Instrucciones de trabajo >>
a - Pasa al inglés esta oración del texto sobre el gasto público: "Así no habrá jamás reforma tributaria que alcance".
b - Prolonga el texto sobre el gasto público a partir de su última oración.

Sin embargo, el problema está en el aumento desmesurado del gasto público. El presupuesto general de la Nación en el 2010 fue de 148 billones, de 235 en el 2018 y para este año ya fue de 350,4 billones. El presupuesto que ha pasado Petro al Congreso es de 405,6 billones, un 16% más alto que el de este año y casi el triple que hace 13 años.
Quiero resaltarlo: el gasto público crece de manera mucho más rápida que el producto interno bruto y que el recaudo. Por mucho que doblemos los ingresos tributarios en diez años, como efectivamente hemos hecho, siempre serán insuficientes. Así no habrá jamás reforma tributaria que alcance.
Y esa discusión nunca se tiene. De entrada se asume que, como el déficit fiscal crece, es indispensable aumentar el recaudo tributario y nadie se pregunta si el gasto público tiene o no sentido y si es o no eficiente.
Por eso el Gobierno se niega a reconocer que, en estricto sentido, no se necesitarían los 22 billones de pesos en que se ha ajustado la tributaria. Solo el sector petrolero y minero dejará este año 34 billones adicionales de ingresos para el Estado, a lo que hay que sumar el recaudo suplementario por el magnífico crecimiento de la economía hasta mediados de año y los agregados de la mucho más eficaz tarea de la DIAN contra la evasión. Pero si el presupuesto se aumenta en 55 billones de pesos adicionales…
Para rematar, el Gobierno, que se ha negado una y otra vez a desglosar en qué se gastaría específicamente la gigantesca reforma tributaria que pretende, de lejos la más grande nuestra historia, acaba de decir, en boca del MinHacienda, que los recursos irán para “gasto social, temas ambientales, fomento de la pequeña empresa y los programas de paz”.

(Entradas tomadas de una colección)
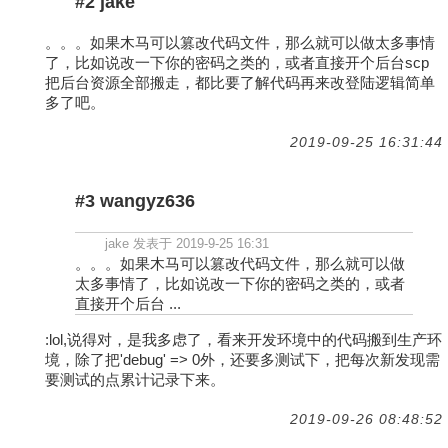
#2 jake
。。。如果木马可以篡改代码文件，那么就可以做太多事情
了，比如说改一下你的密码之类的，或者直接开个后台scp
把后台资源全部搬走，都比要了解代码再来改登陆逻辑简单
多了吧。
2019-09-25 16:31:44
#3 wangyz636
jake 发表于 2019-9-25 16:31
。。。如果木马可以篡改代码文件，那么就可以做
太多事情了，比如说改一下你的密码之类的，或者
直接开个后台 ...
:lol,说得对，是我多虑了，看来开发环境中的代码搬到生产环
境，除了把'debug' => 0外，还要多测试下，把每次新发现需
要测试的点累计记录下来。
2019-09-26 08:48:52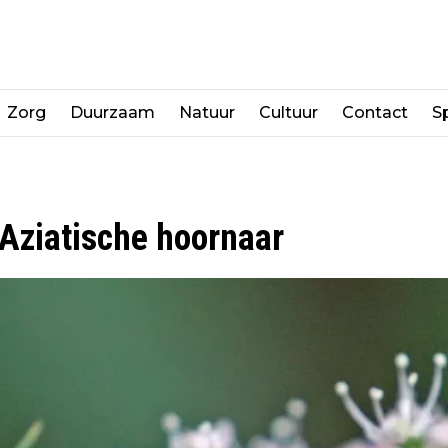
Zorg
Duurzaam
Natuur
Cultuur
Contact
Sp
Aziatische hoornaar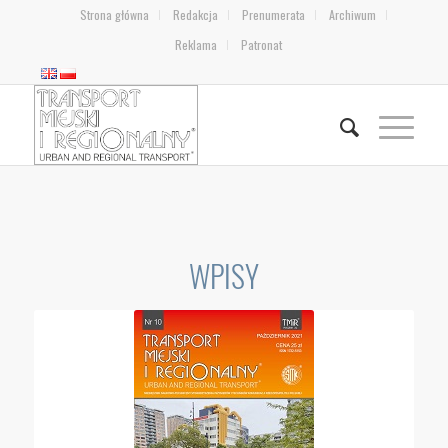
Strona główna
Redakcja
Prenumerata
Archiwum
Reklama
Patronat
WPISY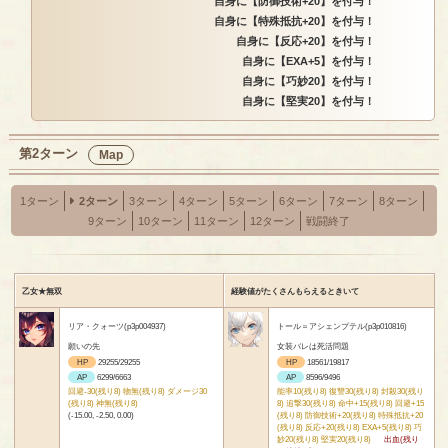
自身に【防御技術+20】を付与！
自身に【特殊抵抗+20】を付与！
自身に【反応+20】を付与！
自身に【EXA+5】を付与！
自身に【巧妙20】を付与！
自身に【堅実20】を付与！
第2ターン
Map
1ターン
2ターン
3ターン
4ターン
5ターン
6ターン
7ターン
8ターン
9ターン
10ターン
11ターン
12ターン
戦闘終了
乙女★無双
経験値がたくさんもらえるときいて
リア・クォーツ(p3p004937)
トール＝アシェンプテル(p3p010816)
願いの先
女装バレは死活問題
HP
29255/29255
HP
18561/19817
AP
6299/6663
AP
8596/9496
回避-30(残り8) 物無(残り8) ダメージ30
能率10(残り8) 復讐30(残り8) 封殺30(残り
(残り8) 神無(残り8)
8) 追撃30(残り8) 命中+15(残り8) 回避+15
(-15.00, -2.50, 0.00)
(残り8) 防御技術+20(残り8) 特殊抵抗+20
(残り8) 反応+20(残り8) EXA+5(残り8) 巧
妙20(残り8) 堅実20(残り8)
出血(残り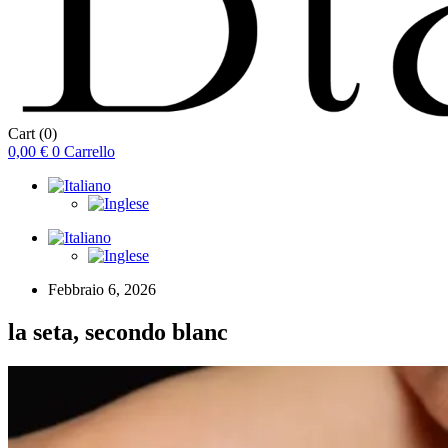
Cart
(0)
0,00
€
0
Carrello
Febbraio 6, 2026
la seta, secondo blanc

Resultados >>
a - That way, there will never be a tax reform that is enough.

b -
Más allá de la preocupante vaguedad sobre su destino, lo que sí queda claro es que los nuevos recursos no irán a cerrar el déficit fiscal sino a financiar más gasto. Muy al contrario, lo previsible es que, si se aprueba como salió de las comisiones económicas del Congreso, ahonde el problema en lugar de contribuir a resolverlo.
La reforma, además, no simplifica el sistema tributario, no contribuye a balancear las fuentes de ingreso sino, al revés, aumenta el ya excesivamente alto impuesto de renta de las sociedades, e impulsa los empresarios a sacar sus capitales y a cambiar su residencia fiscal. Y tiene un demoledor impacto negativo en materia de inversión y crecimiento pero que es aún peor en estas circunstancias que vivimos de incertidumbre internacional, aguda devaluación del peso, alta inflación y riesgo serio de recesión global.
No hay que olvidar que cualquier tributaria que castigue el crecimiento de la economía es indeseable. El crecimiento es el gran responsable de reducir la pobreza. Pues esta reforma no solo lo castiga sino que lo pasa al paredón.